Based on a short story (The Boy Cried Murder) by the reclusive, alcoholic and prolific writer, Cornell Woolrich, The Window is a claustrophobic tight little thriller filled with fire escapes and old tenement buildings that dramatically frame this tale of a young boy, a compulsive teller of tales, who witnesses a murder on a hot urban city night…and no one believes him.
Released by RKO, this low budget feature was filmed on location in New York City. Though released in 1949 the film was shot during the winter of 1947 rivaling Jules Dassin’s The Naked City, released in 1948, as the first Hollywood production shot entirely in NYC.
Then Disney star Bobby Driscoll was loaned out to RKO. As Tommy Woodry, young teller of long tales, he is out sleeping on the fire escape one hot, steamy summer night. He soon hears voices. Peaking into his upstairs neighbors window, the Kellertons (Paul Stewart and Ruth Roman), he witnesses the murder of a sailor. The couple then dump the body in an abandoned neighboring tenement. When Tommy tells he parents (Arthur Kennedy and Barbara Hale), they don’t believe him, thinking he’s just telling another tale to get some attention. Tommy then sneaks out of the apartment and heads to the police station to tell the police what he witnessed. They are skeptical of his story. A detective takes the boy home and tells Mom they really need to reign in the lad. Before leaving, the detective does however go upstairs to the Kellertons apartment. Posing as a contractor bidding on potential improvements for the rundown apartment building, he looks around the neighbors apartment. He comes up empty. Mom makes matters worst when she decides Tommy needs to apologize to the Kellertons for his lies. Mother has unknowingly delivered her son to the killers on a silver platter. Now they know, he knows…
The Kellertons can’t afford to let Tommy live.
The Window is an unsettling film. One of the most unsettling scenes, and it must have really shocked audiences back in the day, happens when the Kellertons go after Tommy. The boy is left alone overnight in the apartment (his father works nights and Mom went to help out with her ill sister). Tommy is locked in his room by Dad before he goes off to work. That in itself seems strange. First, do you really leave a ten year old kid alone all night…and locked in his room? If nothing else, how does he go to the bathroom? However, that isn’t really the shocker. You see, Tommy manages to get out of his room, unkowningly with the help of Mr. Kellerton, who broke into his apartment. The killer grabs the boy as he comes out of his room. Tommy does manage to escape, running into the streets, but is eventually caught one again by the murdering husband and wife. This time, the couple flag down a taxi and drag the boy into the back seat. Struggling and screaming, the boy is punched in the face and knocked out by Mr. Kellerton in order to shut him up. This scene is not so much brutal as it is shocking.

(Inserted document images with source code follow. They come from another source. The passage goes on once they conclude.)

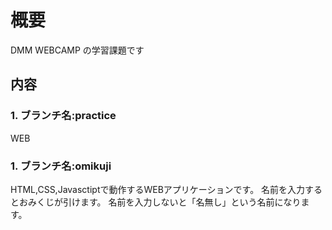 # 概要
DMM WEBCAMP の学習課題です
## 内容
### 1. ブランチ名:practice
WEB
### 1. ブランチ名:omikuji
HTML,CSS,Javasctiptで動作するWEBアプリケーションです。
名前を入力するとおみくじが引けます。
名前を入力しないと「名無し」という名前になります。

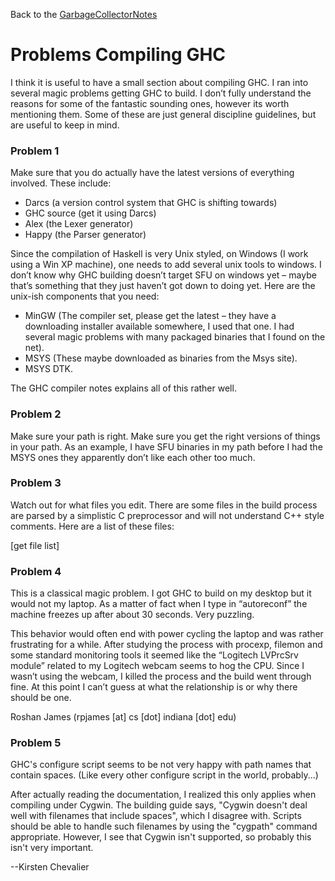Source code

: 
Back to the [GarbageCollectorNotes](garbage-collector-notes)

# Problems Compiling GHC


I think it is useful to have a small section about compiling GHC. I ran into several magic problems getting GHC to build. I don’t fully understand the reasons for some of the fantastic sounding ones, however its worth mentioning them. Some of these are just general discipline guidelines, but are useful to keep in mind.

### Problem 1


Make sure that you do actually have the latest versions of everything involved. These include:

- Darcs (a version control system that GHC is shifting towards)
- GHC source (get it using Darcs)
- Alex (the Lexer generator)
- Happy (the Parser generator)


Since the compilation of Haskell is very Unix styled, on Windows (I work using a Win XP machine), one needs to add several unix tools to windows. I don’t know why GHC building doesn’t target SFU on windows yet – maybe that’s something that they just haven’t got down to doing yet. Here are the unix-ish components that you need:

- MinGW (The compiler set, please get the latest – they have a downloading installer available somewhere, I used that one. I had several magic problems with many packaged binaries that I found on the net).
- MSYS (These maybe downloaded as binaries from the Msys site).
- MSYS DTK. 


The GHC compiler notes explains all of this rather well. 

### Problem 2


Make sure your path is right. Make sure you get the right versions of things in your path. As an example, I have SFU binaries in my path before I had the MSYS ones they apparently don’t like each other too much.

### Problem 3


Watch out for what files you edit. There are some files in the build process are parsed by a simplistic C preprocessor and will not understand C++ style comments. Here are a list of these files:


\[get file list\]

### Problem 4


This is a classical magic problem. I got GHC to build on my desktop but it would not my laptop. As a matter of fact when I type in “autoreconf” the machine freezes up after about 30 seconds. Very puzzling. 


This behavior would often end with power cycling the laptop and was rather frustrating for a while. After studying the process with procexp, filemon and some standard monitoring tools it seemed like the “Logitech LVPrcSrv module” related to my Logitech webcam seems to hog the CPU. Since I wasn’t using the webcam, I killed the process and the build went through fine. At this point I can’t guess at what the relationship is or why there should be one. 


Roshan James (rpjames \[at\] cs \[dot\] indiana \[dot\] edu)

### Problem 5


GHC's configure script seems to be not very happy with path names that contain spaces. (Like every other configure script in the world, probably...) 


After actually reading the documentation, I realized this only applies when compiling under Cygwin. The building guide says, "Cygwin doesn't deal well with filenames that include spaces", which I disagree with. Scripts should be able to handle such filenames by using the "cygpath" command appropriate. However, I see that Cygwin isn't supported, so probably this isn't very important.


--Kirsten Chevalier
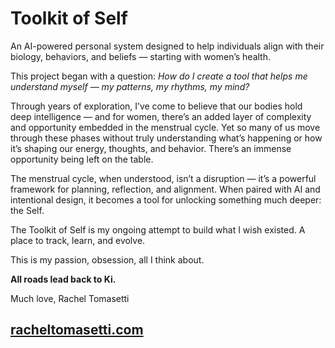 # Toolkit of Self

An AI-powered personal system designed to help individuals align with their biology, behaviors, and beliefs — starting with women’s health.

This project began with a question: *How do I create a tool that helps me understand myself — my patterns, my rhythms, my mind?*

Through years of exploration, I’ve come to believe that our bodies hold deep intelligence — and for women, there’s an added layer of complexity and opportunity embedded in the menstrual cycle. Yet so many of us move through these phases without truly understanding what’s happening or how it’s shaping our energy, thoughts, and behavior. There’s an immense opportunity being left on the table.

The menstrual cycle, when understood, isn’t a disruption — it’s a powerful framework for planning, reflection, and alignment. When paired with AI and intentional design, it becomes a tool for unlocking something much deeper: the Self.

The Toolkit of Self is my ongoing attempt to build what I wish existed. A place to track, learn, and evolve.

This is my passion, obsession, all I think about. 

**All roads lead back to Ki.**

Much love, 
Rachel Tomasetti  

[racheltomasetti.com](https://www.racheltomasetti.com)
---

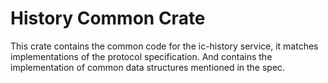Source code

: # History Common Crate

This crate contains the common code for the ic-history service, it
matches implementations of the protocol specification. And contains
the implementation of common data structures mentioned in the spec.
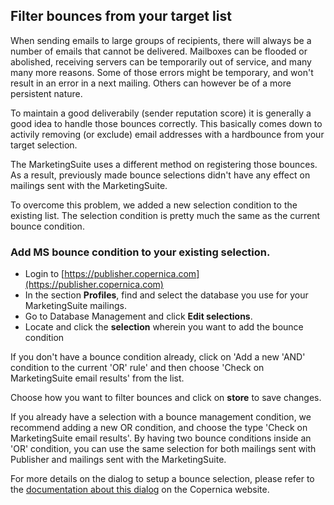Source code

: ## Filter bounces from your target list

When sending emails to large groups of recipients, there will always be a number of emails that cannot be delivered. Mailboxes can be flooded or abolished, receiving servers can be temporarily out of service, and many many more reasons. Some of those errors might be temporary, and won't result in an error in a next mailing. Others can however be of a more persistent nature.  

To maintain a good deliverabily (sender reputation score) it is generally a good idea to handle those bounces correctly. This basically comes down to activily removing (or exclude) email addresses with a hardbounce from your target selection. 

The MarketingSuite uses a different method on registering those bounces. As a result, previously made bounce selections didn't have any effect on mailings sent with the MarketingSuite. 

To overcome this problem, we added a new selection condition to the existing list. The selection condition is pretty much the same as the current bounce condition. 

### Add MS bounce condition to your existing selection. 

- Login to [https://publisher.copernica.com](https://publisher.copernica.com)
- In the section **Profiles**, find and select the database you use for your MarketingSuite mailings. 
- Go to Database Management and click **Edit selections**. 
- Locate and click the **selection** wherein you want to add the bounce condition

If you don't have a bounce condition already, click on  'Add a new 'AND' condition to the current 'OR' rule' and then choose 'Check on  MarketingSuite email results' from the list. 

Choose how you want to filter bounces and click on **store** to save changes. 

If you already have a selection with a bounce management condition, we recommend adding a new OR condition, and choose the type 'Check on  MarketingSuite email results'. By having two bounce conditions inside an 'OR' condition, you can use the same selection for both mailings sent with Publisher and mailings sent with the MarketingSuite. 

For more details on the dialog to setup a bounce selection, please refer to the [documentation about this dialog](https://www.copernica.com/en/blog/selection-condition-check-on-mailing-results) on the Copernica website. 


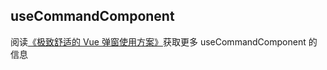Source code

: ## useCommandComponent

阅读[《极致舒适的 Vue 弹窗使用方案》](https://juejin.cn/post/7253062314306322491)获取更多 useCommandComponent 的信息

The Window builds to a nail biting, tension filled climax with the dark shadowy background of abandon buildings in the poorer sections of the inner city. The cinematography is appropriately atmospheric and dark aiding nicely in building up the suspense. The on location shooting also adds a first-rate sense of realism missing in many films. Right from the opening scenes, you can almost feel the city’s grit.
Arthur Kennedy and Barbara Hale provide strong convincing performances as Tommy’s parents. However, it is the gravel voiced Paul Stewart and Ruth Roman who have the meatier roles as the husband and wife killers. They are hell bent on saving their own skins by going after the young boy.
The strongest performance is given by young Bobby Driscoll who was all of ten years old He was a natural actor. His performance is the centerpiece of the film. Driscoll was best known for playing Jim Hawkins in the 1950 Disney version of Treasure Island and the voice of Peter Pan in Disney’s 1953 animated classic. Sadly, by the 1960’s Bobby Discoll’s career was in the tank. He sank into drug addiction and died homeless in 1968.